* What the task asks:
From the data below, repeat exactly the lines from the line with "sie zunächst nur" to the line with "Kirchenleitungen erklären gemeinsam: „Wir", both included.

* Data for analysis:

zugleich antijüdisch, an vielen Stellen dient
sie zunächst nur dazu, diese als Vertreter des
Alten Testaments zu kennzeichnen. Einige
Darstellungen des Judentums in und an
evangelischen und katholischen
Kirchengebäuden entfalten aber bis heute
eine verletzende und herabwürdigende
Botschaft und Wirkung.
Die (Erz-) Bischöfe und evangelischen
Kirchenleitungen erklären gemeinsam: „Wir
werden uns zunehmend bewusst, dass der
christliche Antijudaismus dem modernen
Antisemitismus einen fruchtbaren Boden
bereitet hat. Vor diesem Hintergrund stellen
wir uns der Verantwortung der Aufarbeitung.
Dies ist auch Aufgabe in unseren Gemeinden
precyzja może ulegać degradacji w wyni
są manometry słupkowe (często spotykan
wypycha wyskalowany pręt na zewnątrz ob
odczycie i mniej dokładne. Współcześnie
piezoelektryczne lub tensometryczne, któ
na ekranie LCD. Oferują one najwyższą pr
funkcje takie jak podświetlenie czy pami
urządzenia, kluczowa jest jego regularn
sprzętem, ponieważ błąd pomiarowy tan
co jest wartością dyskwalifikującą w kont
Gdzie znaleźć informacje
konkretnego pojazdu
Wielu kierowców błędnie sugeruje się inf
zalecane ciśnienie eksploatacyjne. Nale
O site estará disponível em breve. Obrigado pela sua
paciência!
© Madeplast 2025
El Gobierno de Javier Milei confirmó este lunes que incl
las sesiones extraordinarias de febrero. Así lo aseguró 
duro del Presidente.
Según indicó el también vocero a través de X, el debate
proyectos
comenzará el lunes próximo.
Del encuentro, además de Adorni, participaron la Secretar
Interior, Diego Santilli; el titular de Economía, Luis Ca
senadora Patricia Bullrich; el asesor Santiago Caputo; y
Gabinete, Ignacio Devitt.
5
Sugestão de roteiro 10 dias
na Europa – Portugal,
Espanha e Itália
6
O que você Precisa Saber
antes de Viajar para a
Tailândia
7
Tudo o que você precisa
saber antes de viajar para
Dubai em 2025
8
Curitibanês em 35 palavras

* Solution:
sie zunächst nur dazu, diese als Vertreter des
Alten Testaments zu kennzeichnen. Einige
Darstellungen des Judentums in und an
evangelischen und katholischen
Kirchengebäuden entfalten aber bis heute
eine verletzende und herabwürdigende
Botschaft und Wirkung.
Die (Erz-) Bischöfe und evangelischen
Kirchenleitungen erklären gemeinsam: „Wir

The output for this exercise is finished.